Dataset excerpt:
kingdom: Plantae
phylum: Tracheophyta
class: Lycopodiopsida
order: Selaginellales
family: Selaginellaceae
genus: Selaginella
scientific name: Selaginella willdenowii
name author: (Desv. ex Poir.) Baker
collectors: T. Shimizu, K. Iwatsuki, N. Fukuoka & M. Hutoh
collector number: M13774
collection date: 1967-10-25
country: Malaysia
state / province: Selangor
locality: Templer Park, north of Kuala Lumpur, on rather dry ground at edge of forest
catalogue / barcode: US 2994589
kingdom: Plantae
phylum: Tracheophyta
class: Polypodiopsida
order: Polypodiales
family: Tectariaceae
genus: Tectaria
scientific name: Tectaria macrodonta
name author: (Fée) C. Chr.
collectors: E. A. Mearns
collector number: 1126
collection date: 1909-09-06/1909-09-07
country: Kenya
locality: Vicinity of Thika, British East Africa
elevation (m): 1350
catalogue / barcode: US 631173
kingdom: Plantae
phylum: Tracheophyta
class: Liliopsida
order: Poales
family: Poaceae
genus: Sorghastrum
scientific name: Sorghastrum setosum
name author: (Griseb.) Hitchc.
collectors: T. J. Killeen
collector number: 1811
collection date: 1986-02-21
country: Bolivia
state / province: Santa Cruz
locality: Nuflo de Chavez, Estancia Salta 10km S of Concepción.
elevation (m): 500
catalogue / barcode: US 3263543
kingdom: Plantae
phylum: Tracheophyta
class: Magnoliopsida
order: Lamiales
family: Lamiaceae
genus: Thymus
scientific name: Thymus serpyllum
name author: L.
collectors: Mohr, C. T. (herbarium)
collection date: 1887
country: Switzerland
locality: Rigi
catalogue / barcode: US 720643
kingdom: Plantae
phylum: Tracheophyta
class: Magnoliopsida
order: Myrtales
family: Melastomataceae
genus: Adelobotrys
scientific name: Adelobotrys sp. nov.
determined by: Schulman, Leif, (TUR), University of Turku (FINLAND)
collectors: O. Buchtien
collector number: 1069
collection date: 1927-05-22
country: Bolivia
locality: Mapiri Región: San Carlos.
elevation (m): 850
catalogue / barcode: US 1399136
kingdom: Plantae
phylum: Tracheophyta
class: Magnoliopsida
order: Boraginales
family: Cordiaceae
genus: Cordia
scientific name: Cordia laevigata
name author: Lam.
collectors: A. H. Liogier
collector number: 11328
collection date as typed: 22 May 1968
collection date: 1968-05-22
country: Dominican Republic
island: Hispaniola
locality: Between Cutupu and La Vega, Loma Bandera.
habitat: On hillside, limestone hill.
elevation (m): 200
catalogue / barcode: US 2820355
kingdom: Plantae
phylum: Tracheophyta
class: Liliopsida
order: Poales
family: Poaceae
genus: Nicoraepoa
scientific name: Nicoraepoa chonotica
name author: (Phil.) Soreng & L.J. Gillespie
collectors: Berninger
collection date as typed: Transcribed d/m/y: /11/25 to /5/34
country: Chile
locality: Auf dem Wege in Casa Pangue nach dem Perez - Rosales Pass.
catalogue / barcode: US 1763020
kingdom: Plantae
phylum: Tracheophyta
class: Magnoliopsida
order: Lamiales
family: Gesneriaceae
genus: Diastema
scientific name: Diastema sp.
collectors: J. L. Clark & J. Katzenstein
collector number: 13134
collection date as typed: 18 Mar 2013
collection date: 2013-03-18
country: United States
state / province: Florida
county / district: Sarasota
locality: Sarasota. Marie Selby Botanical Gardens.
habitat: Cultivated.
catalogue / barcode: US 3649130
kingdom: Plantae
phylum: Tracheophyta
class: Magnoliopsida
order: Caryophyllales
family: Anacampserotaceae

EXERCISE INSTRUCTIONS ▸ Edit the data above, replacing each "collectors" with "collected by" and keeping everything else unchanged.

EXERCISE RESPONSE ▸
kingdom: Plantae
phylum: Tracheophyta
class: Lycopodiopsida
order: Selaginellales
family: Selaginellaceae
genus: Selaginella
scientific name: Selaginella willdenowii
name author: (Desv. ex Poir.) Baker
collected by: T. Shimizu, K. Iwatsuki, N. Fukuoka & M. Hutoh
collector number: M13774
collection date: 1967-10-25
country: Malaysia
state / province: Selangor
locality: Templer Park, north of Kuala Lumpur, on rather dry ground at edge of forest
catalogue / barcode: US 2994589
kingdom: Plantae
phylum: Tracheophyta
class: Polypodiopsida
order: Polypodiales
family: Tectariaceae
genus: Tectaria
scientific name: Tectaria macrodonta
name author: (Fée) C. Chr.
collected by: E. A. Mearns
collector number: 1126
collection date: 1909-09-06/1909-09-07
country: Kenya
locality: Vicinity of Thika, British East Africa
elevation (m): 1350
catalogue / barcode: US 631173
kingdom: Plantae
phylum: Tracheophyta
class: Liliopsida
order: Poales
family: Poaceae
genus: Sorghastrum
scientific name: Sorghastrum setosum
name author: (Griseb.) Hitchc.
collected by: T. J. Killeen
collector number: 1811
collection date: 1986-02-21
country: Bolivia
state / province: Santa Cruz
locality: Nuflo de Chavez, Estancia Salta 10km S of Concepción.
elevation (m): 500
catalogue / barcode: US 3263543
kingdom: Plantae
phylum: Tracheophyta
class: Magnoliopsida
order: Lamiales
family: Lamiaceae
genus: Thymus
scientific name: Thymus serpyllum
name author: L.
collected by: Mohr, C. T. (herbarium)
collection date: 1887
country: Switzerland
locality: Rigi
catalogue / barcode: US 720643
kingdom: Plantae
phylum: Tracheophyta
class: Magnoliopsida
order: Myrtales
family: Melastomataceae
genus: Adelobotrys
scientific name: Adelobotrys sp. nov.
determined by: Schulman, Leif, (TUR), University of Turku (FINLAND)
collected by: O. Buchtien
collector number: 1069
collection date: 1927-05-22
country: Bolivia
locality: Mapiri Región: San Carlos.
elevation (m): 850
catalogue / barcode: US 1399136
kingdom: Plantae
phylum: Tracheophyta
class: Magnoliopsida
order: Boraginales
family: Cordiaceae
genus: Cordia
scientific name: Cordia laevigata
name author: Lam.
collected by: A. H. Liogier
collector number: 11328
collection date as typed: 22 May 1968
collection date: 1968-05-22
country: Dominican Republic
island: Hispaniola
locality: Between Cutupu and La Vega, Loma Bandera.
habitat: On hillside, limestone hill.
elevation (m): 200
catalogue / barcode: US 2820355
kingdom: Plantae
phylum: Tracheophyta
class: Liliopsida
order: Poales
family: Poaceae
genus: Nicoraepoa
scientific name: Nicoraepoa chonotica
name author: (Phil.) Soreng & L.J. Gillespie
collected by: Berninger
collection date as typed: Transcribed d/m/y: /11/25 to /5/34
country: Chile
locality: Auf dem Wege in Casa Pangue nach dem Perez - Rosales Pass.
catalogue / barcode: US 1763020
kingdom: Plantae
phylum: Tracheophyta
class: Magnoliopsida
order: Lamiales
family: Gesneriaceae
genus: Diastema
scientific name: Diastema sp.
collected by: J. L. Clark & J. Katzenstein
collector number: 13134
collection date as typed: 18 Mar 2013
collection date: 2013-03-18
country: United States
state / province: Florida
county / district: Sarasota
locality: Sarasota. Marie Selby Botanical Gardens.
habitat: Cultivated.
catalogue / barcode: US 3649130
kingdom: Plantae
phylum: Tracheophyta
class: Magnoliopsida
order: Caryophyllales
family: Anacampserotaceae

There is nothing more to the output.